Just a Bite

Quail eggs aren’t something I have thought much about. Yes, they are cute, but so very small. In the past when debating such an idea I’ve moved on, figuring they were more trouble than they were worth.

This weekend at the Saturday Market I buckled.  So clean and colorful, the tiny eggs beckoned like shiny jewels, pulling me in from their counter top display.  Before I knew it, the friendly vendor had fully captured my attention with talk of cooking Eggs-in-a-Hole (or my favorite Egg-in-a Nest).

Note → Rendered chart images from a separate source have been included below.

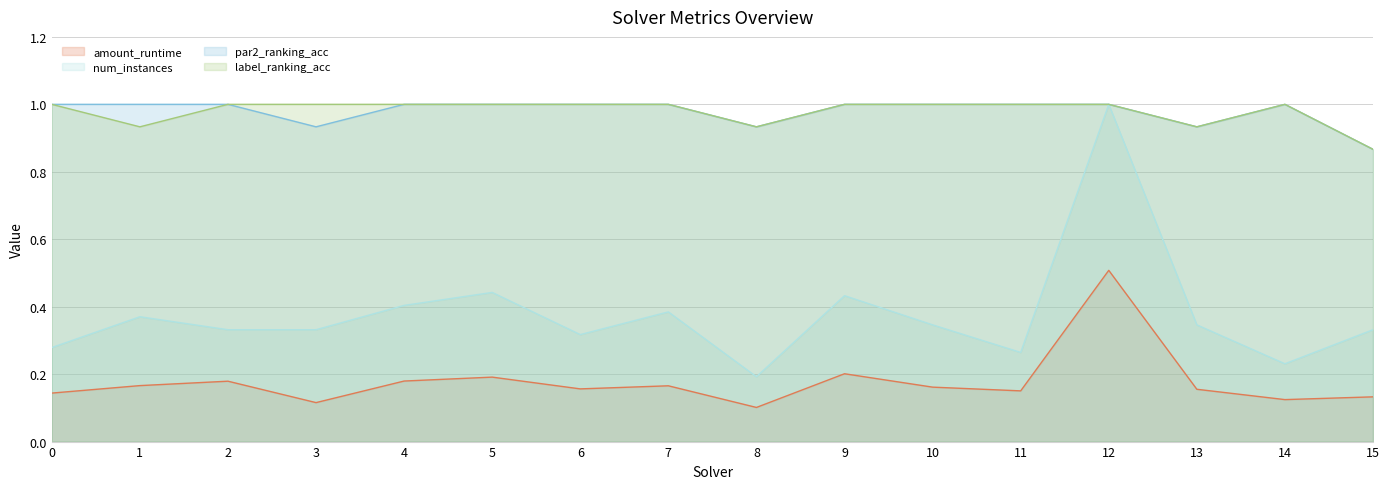

Where is par2_ranking_acc nearest to the value 0?

15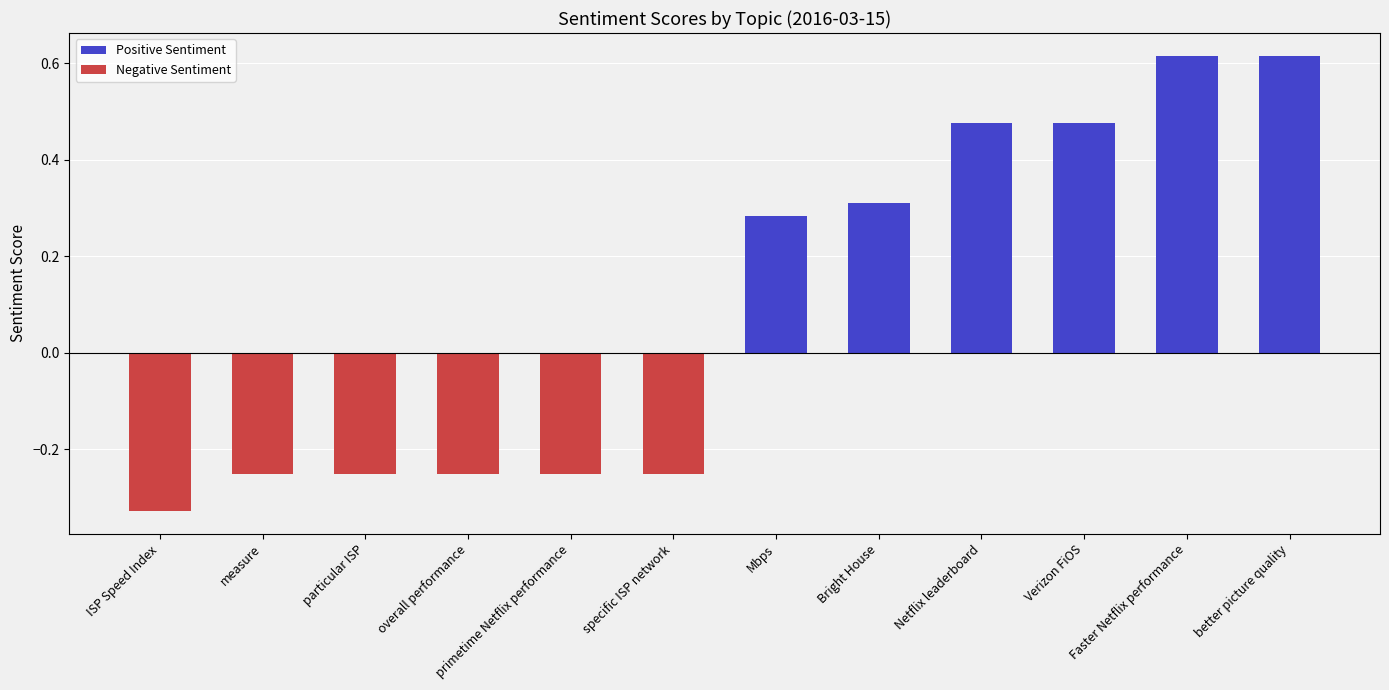

What is the sum of the values at Faster Netflix performance and Netflix leaderboard?

1.1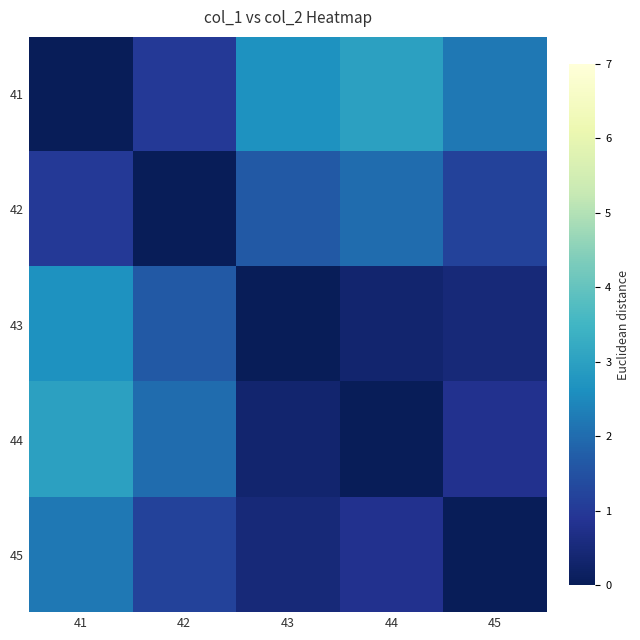

Reading right to left, transcribe all the data shown in this chart.

41: 45=2.2	44=3.0	43=2.7	42=1.0	41=0.0
42: 45=1.2	44=2.0	43=1.7	42=0.0	41=1.0
43: 45=0.5	44=0.3	43=0.0	42=1.7	41=2.7
44: 45=0.8	44=0.0	43=0.3	42=2.0	41=3.0
45: 45=0.0	44=0.8	43=0.5	42=1.2	41=2.2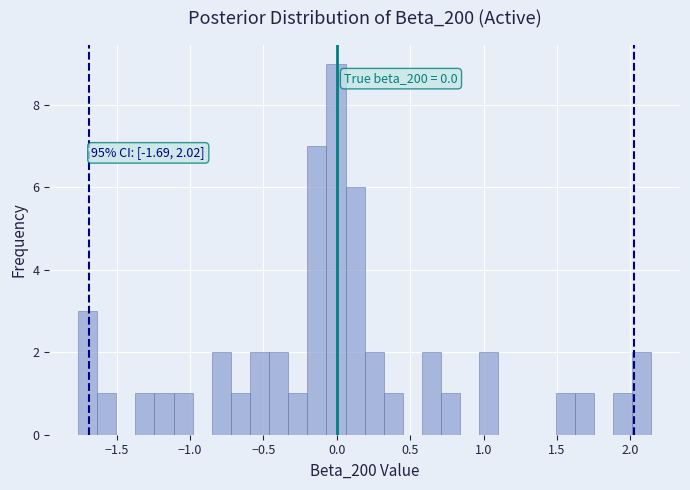

Read against the x-axis, roughly where is the centre of the tallest bar?

0.00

As she packed up my eggs, she describes the quail’s shell and inner membrane as thicker than chicken eggs, and suggests tapping the shell with a sharp knife to crack it open, rather than wrapping it on a hard surface.

Later online I learn that quail eggs are far more nutritious than chicken eggs. They are packed with vitamins (B1, B2, A), good cholesterol, phosphorous, potassium, and minerals. A quail egg has only 14 calories… so tiny, so powerful.

This morning I revisited my childhood favorite Egg-in-a Nest (here), in its diminutive form. The bread of choice is a personal decision, but size matters. Lately my go-to bread has become the smallish Bake at Home Sourdough Batard which requires a quick bake in the oven to finish it. Rather than bake-off the loaf, I l prefer to cut as needed and toast off slices—also an ideal size for tiny nests. To create a round in the bread for the egg, I cut around the bottom of a toothpick holder, I’ve heard a shot glass will also work.

I cut into the egg shell with a sharp knife from the pointed end. Since there seems to be a larger ratio of yolk to egg, I start far enough down (about ¼ of the full length) to allow the entire yolk to escape the shell. Watch out for particles, since the shell tends to crumble.

It’s easier to spread the bread sides with butter before placing in the pan to toast. Once almost toasted on the first side, add a bit of butter in the center hole and drop in the egg. It will likely cook fully within a minute or two. Turn to the second side and cook about 30 seconds to set; the yolk cooks very quickly.

Tiny Egg in a Nest

The quail egg’s flavor is more robust than a chicken egg. Some call it gamey, which is an overstatement. It tastes the way you wish an egg would taste. Once you get going, it’s easy to whip up a batch of nests pretty fast. I see all sorts of possibilities with these cuties, not only for breakfast, but with salad or as a delightful snack. Not so fiddly after all, they are perfect when you are looking for just a bite.

Tiny Egg-in-a-Nest

Ingredients
per nest:
1 small slice of favorite bread, with the center cut out
1 quail egg
butter, softened
salt and pepper

Instructions

  1. Slice the bread ¼” thick and cut a small round from the center with a shot glass or similar form.
  2. To crack quail egg, quickly cut into the shell and membrane with a sharp knife. Empty the yolk and white into a small holding bowl.  Repeat with as many as needed.
  3. Using a small skillet over medium heat, butter the bread and round on both sides and place the two pieces in the skillet.  Move the bread a bit to coat the pan with butter where the egg will sit.  Allow the bread to toast, drop in a quail’s egg and let set.  Turn the bread with a spatula and cook to briefly to set the egg on second side.  Make sure the pan has a coating of butter where the egg will rest. Salt and pepper, and serve. Makes 1 nest.

A budding chef with egg on face

This is my first cooking memory:

I was close to 7-years-old, spending unsupervised time at my friend Jane’s house, whose grandmother lived next door.  We decided we would try our hand at cooking eggs-in-a-nest.  We figured that we could start them on the stove, skip over to her granny’s house, and  then dash back.  That should keep us busy and allow just enough time for the eggs and bread to cook before turning.

There was a lot of running back and forth that day, but no one seemed to mind.  I can still smell and hear the butter and eggs sizzling in the pan.  As in life, timing is everything, and to our delight we could run plenty fast enough. We even mastered the flipping process: the first were a little dicey, but we soon got the hang of it.

Of course, Jane and I didn’t bother to sit down and eat, we were too excited, and too busy.  As we stood there, with egg dribbling down on our faces, we were in heaven.  We had discovered one of life’s greatest joys, the gift of cooking and sharing our lot with others.

Egg-in-a-Nest
Egg-in-a-Nest

 Egg-in-a-Nest

1 slice of favorite bread, with the center cut out
1 large fresh egg
butter, softened
salt and pepper

Using a small skillet over medium heat, butter the bread on both sides and place the two pieces in the skillet.  Move the bread a bit to coat the pan with butter where the egg will sit.  When the pan is hot drop in the egg.

Fry the bread and egg; when the white is firmly set and the bread is nicely toasted on bottom, gently flip it with a spatula.  Make sure the pan has a coating of butter where the egg will rest.  Cook second side until bread is toasted and egg is cooked to your liking; salt and pepper, and serve.  Yield: 1 serving.